The demon, slithering alongside the wall.
A tiny hand held a piece of rebar, dragging it against the concrete at a speed faster than I could run.
No, it doesn’t make sense.
Sparks made contact with gasoline. A fire erupted, and before I could even find my footing, the fire found the nearest gas can.
The demon immolated itself, vast amounts of flesh tearing away from the wall as it burned.
The dolls found the flames, and they exploded in turn. Small, accelerant-boosted flames turned into bonfires, reaching three-quarters of the way from floor to ceiling.
I turned to the window. Escape only feet away.
But I could see the arms and tendrils reaching out from the dark spaces between the glowing rectangles where sun shone through glass. They lurked in the cracks in the glass, where the light refracted away. A spiderweb ready to catch me.
He’d slithered around.
Another gas can exploded, closer, and rubble fell alongside great swathes of flaming demon flesh.
“What?” Evan managed.
“Fly, Evan,” I said.
“What?” he asked, this time directing the question at me.
“Fly for the opening in the roof,” I said.
“The rules, Evan! If something happens, you’re supposed to go!”
I grabbed him and threw him.
He caught himself, flapping his wings.
I saw the tendrils snap out, arms reaching, burning as sunlight touched them.
I saw just how dangerous the escape route was.
The window was worse. There was still a path to the front door, lines and circles.
I ran, opting for speed over self-preservation.
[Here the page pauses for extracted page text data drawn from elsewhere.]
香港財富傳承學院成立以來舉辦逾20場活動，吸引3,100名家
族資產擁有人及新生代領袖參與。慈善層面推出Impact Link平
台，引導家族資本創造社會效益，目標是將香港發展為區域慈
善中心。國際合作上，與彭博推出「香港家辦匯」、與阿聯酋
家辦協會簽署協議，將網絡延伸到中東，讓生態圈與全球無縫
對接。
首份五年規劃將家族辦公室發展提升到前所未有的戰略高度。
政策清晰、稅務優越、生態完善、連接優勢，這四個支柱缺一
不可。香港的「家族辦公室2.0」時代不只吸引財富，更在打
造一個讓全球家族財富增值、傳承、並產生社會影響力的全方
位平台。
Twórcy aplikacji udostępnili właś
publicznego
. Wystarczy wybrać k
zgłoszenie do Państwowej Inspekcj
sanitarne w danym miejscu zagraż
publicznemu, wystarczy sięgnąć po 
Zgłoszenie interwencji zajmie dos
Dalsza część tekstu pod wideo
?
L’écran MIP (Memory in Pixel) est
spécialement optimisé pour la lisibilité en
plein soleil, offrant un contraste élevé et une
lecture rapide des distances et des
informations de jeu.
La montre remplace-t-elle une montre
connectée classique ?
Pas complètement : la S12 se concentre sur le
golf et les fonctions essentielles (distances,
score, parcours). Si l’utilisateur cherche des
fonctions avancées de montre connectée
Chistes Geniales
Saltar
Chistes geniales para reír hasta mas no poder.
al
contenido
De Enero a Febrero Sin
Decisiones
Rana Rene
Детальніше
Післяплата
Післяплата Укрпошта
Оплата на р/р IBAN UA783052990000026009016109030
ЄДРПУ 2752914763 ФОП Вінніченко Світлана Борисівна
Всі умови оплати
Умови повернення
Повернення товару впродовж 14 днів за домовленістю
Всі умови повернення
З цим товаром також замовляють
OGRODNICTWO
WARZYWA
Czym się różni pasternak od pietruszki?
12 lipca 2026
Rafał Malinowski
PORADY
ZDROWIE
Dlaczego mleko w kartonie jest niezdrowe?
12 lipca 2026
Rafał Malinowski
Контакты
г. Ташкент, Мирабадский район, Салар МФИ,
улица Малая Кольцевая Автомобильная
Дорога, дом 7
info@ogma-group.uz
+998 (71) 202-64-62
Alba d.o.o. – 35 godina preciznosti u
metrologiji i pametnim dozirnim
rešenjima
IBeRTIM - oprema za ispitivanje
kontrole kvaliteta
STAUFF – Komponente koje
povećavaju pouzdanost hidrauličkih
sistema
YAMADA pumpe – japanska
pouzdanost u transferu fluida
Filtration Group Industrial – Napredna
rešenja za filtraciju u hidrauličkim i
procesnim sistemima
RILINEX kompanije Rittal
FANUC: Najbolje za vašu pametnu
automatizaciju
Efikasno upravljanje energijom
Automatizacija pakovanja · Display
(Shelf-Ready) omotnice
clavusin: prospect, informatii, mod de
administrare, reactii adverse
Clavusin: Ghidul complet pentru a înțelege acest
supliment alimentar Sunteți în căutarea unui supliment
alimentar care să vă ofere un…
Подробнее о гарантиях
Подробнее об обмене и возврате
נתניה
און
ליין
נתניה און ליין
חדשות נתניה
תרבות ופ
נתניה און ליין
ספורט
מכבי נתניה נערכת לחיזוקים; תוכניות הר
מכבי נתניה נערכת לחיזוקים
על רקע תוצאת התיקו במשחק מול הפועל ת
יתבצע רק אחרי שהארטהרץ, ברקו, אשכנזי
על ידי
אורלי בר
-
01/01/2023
Moving through flames, letting my legs burn.
Smoke was already heavy in the air.
I didn’t make it halfway to the door before I stopped in my tracks.
Smoke, in its way, held darkness.
He was in the smoke, roiling, twisting, thriving.
I had no escape routes.
I drew the flare gun.
I could hold out. Wait for help.
The demon, Ur, was asking the same question, it seemed.
The demon had an answer.
It tore not through me, but through the ribbons and cords that extended between me and the individuals just outside the buildings.
I saw what was happening, and felt only stark horror at the realization of just what it meant.
The back window. Through the spiderweb. With the flare gun, I could break the web.
I ran for it, giving it my all.
I didn’t make it.
“Stop, Alexis!” Ty shouted. He grabbed at her arm, pulling hard.
Alexis stopped dead in her tracks.
“You remember what we agreed to, right?” he asked.
She was panting, she looked bewildered.
“Abandon the mission,” Rose said.
“But-” she started.
“Wait for the fires to die down, abandon the mission,” Rose said.
“But-” Alexis said.
She couldn’t bring herself to finish the sentence.
She wasn’t even sure what she was supposed to say.
The others joined them. The Knights and Tiff. Watching the smoke rise. Watching a sparrow travel a confused path through the sky.
Rose settled a hand on Alexis’ shoulder. “We can’t do anything more here.”